The yari is a weapon never missing from works about the Sengoku period. It appears as the spear formation of the ashigaru and as the prized spear of a commander in action games such as Samurai Warriors and Sengoku Basara and in Total War Shogun and Nioh. The cross-shaped jumonji-yari in particular is favored as the emblematic weapon of popular commanders such as Sanada Yukimura. In fiction, though, the focus falls on flashy personal valor, so the historical fact that the true element of the yari lay not in the individual skill of the samurai but in the dense formation of the ashigaru mass is treated relatively faintly.

Trivia

  • The seven young warriors under Toyotomi Hideyoshi who won merit with the spear at the Battle of Shizugatake in 1583 are called the Seven Spears of Shizugatake, a representative tale that shows the honor the spear enjoyed in the Sengoku period.

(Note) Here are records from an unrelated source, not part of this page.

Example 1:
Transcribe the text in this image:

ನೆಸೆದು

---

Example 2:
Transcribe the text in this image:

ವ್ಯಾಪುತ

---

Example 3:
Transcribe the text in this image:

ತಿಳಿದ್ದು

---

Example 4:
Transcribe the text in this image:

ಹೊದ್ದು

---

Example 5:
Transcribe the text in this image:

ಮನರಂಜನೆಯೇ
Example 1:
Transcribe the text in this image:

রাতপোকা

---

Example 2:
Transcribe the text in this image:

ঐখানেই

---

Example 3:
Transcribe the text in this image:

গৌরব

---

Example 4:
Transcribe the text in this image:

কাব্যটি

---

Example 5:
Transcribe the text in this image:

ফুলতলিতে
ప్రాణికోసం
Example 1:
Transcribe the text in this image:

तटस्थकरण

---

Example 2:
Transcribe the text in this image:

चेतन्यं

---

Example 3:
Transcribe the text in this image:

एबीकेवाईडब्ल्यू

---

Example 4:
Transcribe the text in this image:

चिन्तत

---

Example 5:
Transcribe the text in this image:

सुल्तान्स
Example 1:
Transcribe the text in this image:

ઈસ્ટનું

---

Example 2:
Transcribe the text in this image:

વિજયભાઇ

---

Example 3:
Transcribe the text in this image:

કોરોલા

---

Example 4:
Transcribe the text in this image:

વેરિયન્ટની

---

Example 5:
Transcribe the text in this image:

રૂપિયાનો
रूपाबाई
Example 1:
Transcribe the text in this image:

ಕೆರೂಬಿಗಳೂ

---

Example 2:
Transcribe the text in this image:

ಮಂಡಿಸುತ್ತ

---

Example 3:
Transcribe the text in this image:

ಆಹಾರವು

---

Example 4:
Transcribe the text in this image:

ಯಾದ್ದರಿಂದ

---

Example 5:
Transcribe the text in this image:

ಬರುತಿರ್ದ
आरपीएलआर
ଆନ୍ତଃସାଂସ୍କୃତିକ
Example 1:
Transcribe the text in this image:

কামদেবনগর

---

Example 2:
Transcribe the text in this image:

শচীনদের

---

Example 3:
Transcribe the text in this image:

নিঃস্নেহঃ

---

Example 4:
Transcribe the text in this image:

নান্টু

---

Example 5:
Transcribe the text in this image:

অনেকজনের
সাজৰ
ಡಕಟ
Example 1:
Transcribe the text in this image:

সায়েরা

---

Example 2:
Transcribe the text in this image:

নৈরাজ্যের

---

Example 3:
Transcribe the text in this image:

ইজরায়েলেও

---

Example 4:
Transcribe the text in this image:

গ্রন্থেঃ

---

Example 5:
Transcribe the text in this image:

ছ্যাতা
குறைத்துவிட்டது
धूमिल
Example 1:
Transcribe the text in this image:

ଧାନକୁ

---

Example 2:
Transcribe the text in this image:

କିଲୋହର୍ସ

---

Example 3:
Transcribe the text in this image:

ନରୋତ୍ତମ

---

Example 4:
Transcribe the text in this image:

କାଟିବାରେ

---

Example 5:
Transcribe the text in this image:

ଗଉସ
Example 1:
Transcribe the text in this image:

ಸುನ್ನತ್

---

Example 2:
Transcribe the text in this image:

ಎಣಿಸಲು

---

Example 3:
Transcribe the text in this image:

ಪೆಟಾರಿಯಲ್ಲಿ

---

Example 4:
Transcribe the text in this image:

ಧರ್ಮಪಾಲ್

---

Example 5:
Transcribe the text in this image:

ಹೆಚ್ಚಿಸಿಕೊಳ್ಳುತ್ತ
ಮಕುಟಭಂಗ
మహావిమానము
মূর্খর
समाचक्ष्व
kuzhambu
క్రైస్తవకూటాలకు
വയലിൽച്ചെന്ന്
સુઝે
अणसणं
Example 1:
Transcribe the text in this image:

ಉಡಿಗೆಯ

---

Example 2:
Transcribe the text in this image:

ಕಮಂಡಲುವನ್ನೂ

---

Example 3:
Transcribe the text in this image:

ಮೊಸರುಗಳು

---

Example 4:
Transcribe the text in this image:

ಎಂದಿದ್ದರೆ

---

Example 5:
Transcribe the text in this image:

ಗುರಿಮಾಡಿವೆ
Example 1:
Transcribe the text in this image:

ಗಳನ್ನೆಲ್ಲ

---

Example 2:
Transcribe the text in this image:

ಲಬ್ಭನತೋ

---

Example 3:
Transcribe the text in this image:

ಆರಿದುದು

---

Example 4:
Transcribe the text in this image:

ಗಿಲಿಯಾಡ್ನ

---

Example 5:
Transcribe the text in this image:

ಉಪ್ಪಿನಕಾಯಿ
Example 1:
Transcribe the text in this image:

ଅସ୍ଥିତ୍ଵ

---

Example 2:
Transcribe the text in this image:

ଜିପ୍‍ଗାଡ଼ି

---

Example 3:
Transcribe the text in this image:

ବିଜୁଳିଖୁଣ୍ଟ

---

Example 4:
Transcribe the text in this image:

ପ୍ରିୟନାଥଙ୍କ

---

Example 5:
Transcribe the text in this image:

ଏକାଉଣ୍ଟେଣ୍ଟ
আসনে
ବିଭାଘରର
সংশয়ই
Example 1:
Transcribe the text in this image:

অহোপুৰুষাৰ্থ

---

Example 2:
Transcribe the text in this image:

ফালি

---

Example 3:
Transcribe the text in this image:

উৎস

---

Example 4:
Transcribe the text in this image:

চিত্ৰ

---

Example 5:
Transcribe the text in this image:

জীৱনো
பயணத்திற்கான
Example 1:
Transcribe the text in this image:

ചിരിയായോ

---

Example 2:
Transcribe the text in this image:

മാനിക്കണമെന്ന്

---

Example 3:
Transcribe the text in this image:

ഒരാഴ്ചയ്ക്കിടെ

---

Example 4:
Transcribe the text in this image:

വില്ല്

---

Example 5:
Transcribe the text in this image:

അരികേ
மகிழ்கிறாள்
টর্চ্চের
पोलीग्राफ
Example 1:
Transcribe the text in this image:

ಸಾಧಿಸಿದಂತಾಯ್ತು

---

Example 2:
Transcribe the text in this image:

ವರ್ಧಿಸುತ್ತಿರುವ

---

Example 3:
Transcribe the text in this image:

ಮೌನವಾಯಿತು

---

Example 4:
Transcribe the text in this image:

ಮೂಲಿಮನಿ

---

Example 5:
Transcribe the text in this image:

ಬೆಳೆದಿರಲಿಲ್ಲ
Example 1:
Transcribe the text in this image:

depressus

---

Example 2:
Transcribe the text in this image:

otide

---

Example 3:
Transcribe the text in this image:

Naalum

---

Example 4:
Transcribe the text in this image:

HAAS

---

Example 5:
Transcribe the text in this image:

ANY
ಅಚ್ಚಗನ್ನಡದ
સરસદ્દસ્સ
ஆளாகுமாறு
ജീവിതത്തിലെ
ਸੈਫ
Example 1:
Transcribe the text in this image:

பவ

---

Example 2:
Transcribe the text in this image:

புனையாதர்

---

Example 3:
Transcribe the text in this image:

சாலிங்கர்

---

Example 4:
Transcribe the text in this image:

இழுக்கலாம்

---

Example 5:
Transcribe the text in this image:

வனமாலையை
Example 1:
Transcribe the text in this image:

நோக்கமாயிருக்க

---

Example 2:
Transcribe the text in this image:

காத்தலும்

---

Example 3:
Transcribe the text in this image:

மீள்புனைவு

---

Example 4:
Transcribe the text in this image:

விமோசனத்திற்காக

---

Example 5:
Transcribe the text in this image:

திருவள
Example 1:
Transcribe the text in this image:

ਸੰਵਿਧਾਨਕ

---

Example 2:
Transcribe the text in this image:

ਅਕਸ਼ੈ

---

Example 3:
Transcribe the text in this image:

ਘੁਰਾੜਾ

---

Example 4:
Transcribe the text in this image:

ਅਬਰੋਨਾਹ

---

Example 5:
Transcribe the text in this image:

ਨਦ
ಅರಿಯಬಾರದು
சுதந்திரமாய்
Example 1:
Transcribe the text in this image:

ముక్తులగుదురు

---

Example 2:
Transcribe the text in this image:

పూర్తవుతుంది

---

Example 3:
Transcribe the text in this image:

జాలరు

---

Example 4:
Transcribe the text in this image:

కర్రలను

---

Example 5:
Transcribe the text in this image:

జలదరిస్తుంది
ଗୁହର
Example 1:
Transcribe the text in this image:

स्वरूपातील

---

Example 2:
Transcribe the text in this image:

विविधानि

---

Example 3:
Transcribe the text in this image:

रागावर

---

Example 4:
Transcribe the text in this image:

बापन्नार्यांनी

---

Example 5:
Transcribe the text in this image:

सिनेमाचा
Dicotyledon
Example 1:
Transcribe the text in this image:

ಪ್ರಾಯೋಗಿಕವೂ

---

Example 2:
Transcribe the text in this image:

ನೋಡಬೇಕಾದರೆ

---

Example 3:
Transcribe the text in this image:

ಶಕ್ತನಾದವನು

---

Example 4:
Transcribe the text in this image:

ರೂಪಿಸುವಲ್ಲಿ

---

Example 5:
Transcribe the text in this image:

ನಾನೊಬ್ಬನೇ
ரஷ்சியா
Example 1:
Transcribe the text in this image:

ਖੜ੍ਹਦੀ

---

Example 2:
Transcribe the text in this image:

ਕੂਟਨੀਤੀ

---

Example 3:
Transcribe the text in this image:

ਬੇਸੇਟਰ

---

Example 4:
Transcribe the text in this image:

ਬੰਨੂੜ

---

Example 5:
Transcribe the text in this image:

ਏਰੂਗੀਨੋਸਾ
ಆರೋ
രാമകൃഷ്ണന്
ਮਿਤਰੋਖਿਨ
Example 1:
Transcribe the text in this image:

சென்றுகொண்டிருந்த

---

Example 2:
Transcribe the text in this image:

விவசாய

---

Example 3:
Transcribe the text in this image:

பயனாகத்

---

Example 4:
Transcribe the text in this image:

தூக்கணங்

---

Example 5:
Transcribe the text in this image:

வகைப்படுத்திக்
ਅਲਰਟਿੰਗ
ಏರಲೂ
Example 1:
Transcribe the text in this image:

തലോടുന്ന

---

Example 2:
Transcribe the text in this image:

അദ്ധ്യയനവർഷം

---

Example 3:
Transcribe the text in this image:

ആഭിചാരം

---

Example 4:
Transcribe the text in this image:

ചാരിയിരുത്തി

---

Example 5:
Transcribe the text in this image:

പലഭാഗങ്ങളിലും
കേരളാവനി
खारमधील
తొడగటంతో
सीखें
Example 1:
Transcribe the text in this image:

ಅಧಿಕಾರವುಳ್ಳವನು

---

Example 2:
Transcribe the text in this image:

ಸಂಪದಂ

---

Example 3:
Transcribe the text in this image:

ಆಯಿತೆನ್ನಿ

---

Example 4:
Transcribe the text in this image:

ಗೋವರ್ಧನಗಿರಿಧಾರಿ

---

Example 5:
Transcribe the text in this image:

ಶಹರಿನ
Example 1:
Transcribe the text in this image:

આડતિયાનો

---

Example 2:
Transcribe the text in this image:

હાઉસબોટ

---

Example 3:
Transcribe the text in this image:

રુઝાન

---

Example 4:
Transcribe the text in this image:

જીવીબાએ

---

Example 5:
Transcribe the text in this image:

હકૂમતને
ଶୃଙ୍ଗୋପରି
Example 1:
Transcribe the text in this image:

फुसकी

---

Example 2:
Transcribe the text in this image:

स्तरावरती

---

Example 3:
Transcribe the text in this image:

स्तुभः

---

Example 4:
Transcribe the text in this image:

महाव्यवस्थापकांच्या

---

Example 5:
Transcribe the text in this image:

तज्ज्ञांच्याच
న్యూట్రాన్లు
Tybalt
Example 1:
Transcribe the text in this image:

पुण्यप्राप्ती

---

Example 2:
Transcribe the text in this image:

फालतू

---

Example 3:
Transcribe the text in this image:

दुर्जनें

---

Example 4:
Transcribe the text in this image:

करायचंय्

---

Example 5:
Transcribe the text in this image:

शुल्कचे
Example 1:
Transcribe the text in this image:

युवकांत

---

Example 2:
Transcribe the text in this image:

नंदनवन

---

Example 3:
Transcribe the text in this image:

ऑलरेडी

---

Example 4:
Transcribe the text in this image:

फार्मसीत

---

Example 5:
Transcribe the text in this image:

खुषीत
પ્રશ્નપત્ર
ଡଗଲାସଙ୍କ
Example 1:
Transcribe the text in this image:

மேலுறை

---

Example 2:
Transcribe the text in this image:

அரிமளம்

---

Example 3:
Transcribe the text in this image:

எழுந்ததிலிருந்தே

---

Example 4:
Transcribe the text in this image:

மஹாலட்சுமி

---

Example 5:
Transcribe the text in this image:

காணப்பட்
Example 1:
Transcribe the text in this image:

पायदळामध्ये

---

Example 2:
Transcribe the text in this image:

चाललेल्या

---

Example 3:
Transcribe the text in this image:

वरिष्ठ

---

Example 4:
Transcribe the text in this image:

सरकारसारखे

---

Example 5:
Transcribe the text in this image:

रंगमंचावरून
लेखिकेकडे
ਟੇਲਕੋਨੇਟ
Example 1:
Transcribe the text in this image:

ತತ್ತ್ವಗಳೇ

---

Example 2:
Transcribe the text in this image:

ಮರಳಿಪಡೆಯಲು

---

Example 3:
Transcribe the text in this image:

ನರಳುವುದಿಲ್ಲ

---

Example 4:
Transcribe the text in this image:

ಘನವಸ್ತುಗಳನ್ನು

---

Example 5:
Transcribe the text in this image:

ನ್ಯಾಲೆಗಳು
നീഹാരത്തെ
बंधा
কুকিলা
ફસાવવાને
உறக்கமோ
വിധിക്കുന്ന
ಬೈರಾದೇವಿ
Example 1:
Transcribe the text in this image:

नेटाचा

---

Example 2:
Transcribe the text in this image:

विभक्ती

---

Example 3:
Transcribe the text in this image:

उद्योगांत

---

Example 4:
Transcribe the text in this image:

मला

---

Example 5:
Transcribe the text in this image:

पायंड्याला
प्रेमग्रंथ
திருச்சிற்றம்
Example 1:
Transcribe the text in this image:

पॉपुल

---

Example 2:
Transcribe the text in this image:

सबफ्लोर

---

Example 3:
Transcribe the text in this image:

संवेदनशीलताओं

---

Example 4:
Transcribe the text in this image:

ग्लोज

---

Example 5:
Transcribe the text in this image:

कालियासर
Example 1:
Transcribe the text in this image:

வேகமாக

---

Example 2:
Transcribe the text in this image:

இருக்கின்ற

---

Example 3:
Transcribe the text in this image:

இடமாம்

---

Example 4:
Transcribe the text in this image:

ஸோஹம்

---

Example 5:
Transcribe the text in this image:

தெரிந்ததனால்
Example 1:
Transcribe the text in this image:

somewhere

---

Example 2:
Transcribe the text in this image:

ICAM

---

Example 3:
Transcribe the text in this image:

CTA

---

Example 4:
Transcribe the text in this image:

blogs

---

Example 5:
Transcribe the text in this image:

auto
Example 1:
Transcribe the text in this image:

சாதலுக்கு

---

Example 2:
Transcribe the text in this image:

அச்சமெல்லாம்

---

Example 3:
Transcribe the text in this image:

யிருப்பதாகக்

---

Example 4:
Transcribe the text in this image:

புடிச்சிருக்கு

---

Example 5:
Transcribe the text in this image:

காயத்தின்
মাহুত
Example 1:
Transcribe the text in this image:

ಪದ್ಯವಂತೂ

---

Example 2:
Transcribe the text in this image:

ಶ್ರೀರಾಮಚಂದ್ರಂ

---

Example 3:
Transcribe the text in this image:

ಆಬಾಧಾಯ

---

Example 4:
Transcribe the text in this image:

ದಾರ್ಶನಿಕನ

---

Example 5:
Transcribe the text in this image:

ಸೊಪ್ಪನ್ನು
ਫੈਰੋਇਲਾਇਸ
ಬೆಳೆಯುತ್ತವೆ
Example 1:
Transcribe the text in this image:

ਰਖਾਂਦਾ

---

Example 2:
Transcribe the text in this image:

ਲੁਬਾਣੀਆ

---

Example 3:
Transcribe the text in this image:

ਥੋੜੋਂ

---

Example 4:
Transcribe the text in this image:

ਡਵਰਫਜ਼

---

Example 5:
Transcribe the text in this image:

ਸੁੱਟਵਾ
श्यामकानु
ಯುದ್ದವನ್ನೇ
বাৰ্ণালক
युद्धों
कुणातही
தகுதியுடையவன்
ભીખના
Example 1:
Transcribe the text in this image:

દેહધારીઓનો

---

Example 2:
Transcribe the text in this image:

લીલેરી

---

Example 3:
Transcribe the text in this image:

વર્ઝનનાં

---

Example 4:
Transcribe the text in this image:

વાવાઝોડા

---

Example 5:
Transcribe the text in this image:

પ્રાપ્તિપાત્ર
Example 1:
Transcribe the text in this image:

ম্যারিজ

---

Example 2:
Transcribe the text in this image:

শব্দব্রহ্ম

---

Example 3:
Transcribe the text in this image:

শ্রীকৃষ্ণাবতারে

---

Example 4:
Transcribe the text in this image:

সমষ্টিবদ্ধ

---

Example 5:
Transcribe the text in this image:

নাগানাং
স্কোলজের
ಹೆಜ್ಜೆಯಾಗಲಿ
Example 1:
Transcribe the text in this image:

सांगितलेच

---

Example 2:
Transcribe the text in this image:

  • The blade of the yari was forged by swordsmiths in the same way as a sword, joined firmly by a very long tang driven deep into the lacquered shaft, and kept with a saya, a protective scabbard, over the blade.
  • The prized spear Tonbogiri, the Dragonfly Cutter, of the Sengoku commander Honda Tadakatsu, one of the Three Great Spears of Japan, took its name from the legend that a dragonfly alighting on its edge was cut clean in two.